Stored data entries
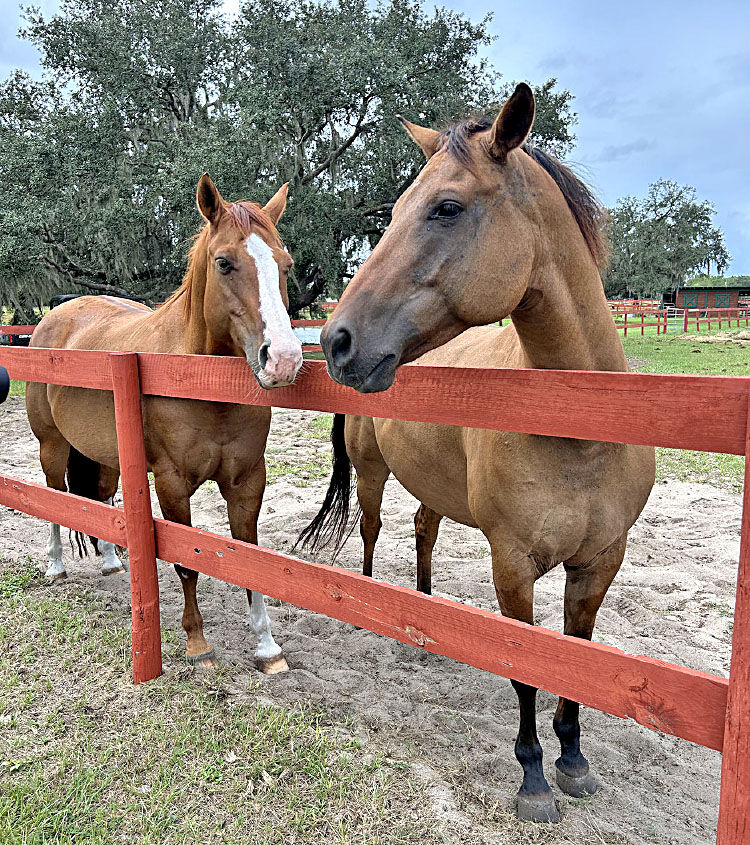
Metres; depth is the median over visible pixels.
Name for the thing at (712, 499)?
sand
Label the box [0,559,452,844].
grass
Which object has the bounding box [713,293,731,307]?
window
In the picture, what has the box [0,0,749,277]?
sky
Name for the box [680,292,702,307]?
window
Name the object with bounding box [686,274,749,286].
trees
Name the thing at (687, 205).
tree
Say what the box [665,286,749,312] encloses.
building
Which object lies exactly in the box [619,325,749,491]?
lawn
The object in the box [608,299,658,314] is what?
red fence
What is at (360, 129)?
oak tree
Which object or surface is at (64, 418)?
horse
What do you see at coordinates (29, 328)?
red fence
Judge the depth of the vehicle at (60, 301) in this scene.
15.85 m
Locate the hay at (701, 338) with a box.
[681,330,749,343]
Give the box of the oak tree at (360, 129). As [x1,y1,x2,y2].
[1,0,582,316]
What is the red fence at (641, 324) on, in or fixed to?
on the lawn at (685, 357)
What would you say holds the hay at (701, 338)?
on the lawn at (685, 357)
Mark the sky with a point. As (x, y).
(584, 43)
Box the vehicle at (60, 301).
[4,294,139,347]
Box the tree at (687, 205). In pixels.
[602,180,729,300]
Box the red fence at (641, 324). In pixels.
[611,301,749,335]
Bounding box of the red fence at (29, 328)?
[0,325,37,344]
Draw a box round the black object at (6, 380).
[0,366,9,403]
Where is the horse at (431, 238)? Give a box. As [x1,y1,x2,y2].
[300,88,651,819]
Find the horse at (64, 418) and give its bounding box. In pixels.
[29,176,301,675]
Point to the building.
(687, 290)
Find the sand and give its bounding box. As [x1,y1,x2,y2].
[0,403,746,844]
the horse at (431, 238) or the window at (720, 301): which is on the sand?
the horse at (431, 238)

■ **TRY IT**
Your output should be the records above, duplicated exactly and picture-free.

■ **SOLUTION FOR THIS TASK**
Metres; depth is the median over visible pixels.
Name for the thing at (712, 499)?
sand
Label the box [0,559,452,844].
grass
Which object has the bounding box [713,293,731,307]?
window
In the picture, what has the box [0,0,749,277]?
sky
Name for the box [680,292,702,307]?
window
Name the object with bounding box [686,274,749,286].
trees
Name the thing at (687, 205).
tree
Say what the box [665,286,749,312] encloses.
building
Which object lies exactly in the box [619,325,749,491]?
lawn
The object in the box [608,299,658,314] is what?
red fence
What is at (360, 129)?
oak tree
Which object or surface is at (64, 418)?
horse
What do you see at coordinates (29, 328)?
red fence
Judge the depth of the vehicle at (60, 301) in this scene.
15.85 m
Locate the hay at (701, 338) with a box.
[681,330,749,343]
Give the box of the oak tree at (360, 129). As [x1,y1,x2,y2].
[1,0,582,316]
What is the red fence at (641, 324) on, in or fixed to?
on the lawn at (685, 357)
What would you say holds the hay at (701, 338)?
on the lawn at (685, 357)
Mark the sky with a point. As (x, y).
(584, 43)
Box the vehicle at (60, 301).
[4,294,139,347]
Box the tree at (687, 205). In pixels.
[602,180,729,300]
Box the red fence at (641, 324). In pixels.
[611,301,749,335]
Bounding box of the red fence at (29, 328)?
[0,325,37,344]
Draw a box round the black object at (6, 380).
[0,366,9,403]
Where is the horse at (431, 238)? Give a box. As [x1,y1,x2,y2].
[300,88,651,819]
Find the horse at (64, 418) and give its bounding box. In pixels.
[29,176,301,675]
Point to the building.
(687, 290)
Find the sand and give its bounding box. As [x1,y1,x2,y2].
[0,403,746,844]
the horse at (431, 238) or the window at (720, 301): which is on the sand?
the horse at (431, 238)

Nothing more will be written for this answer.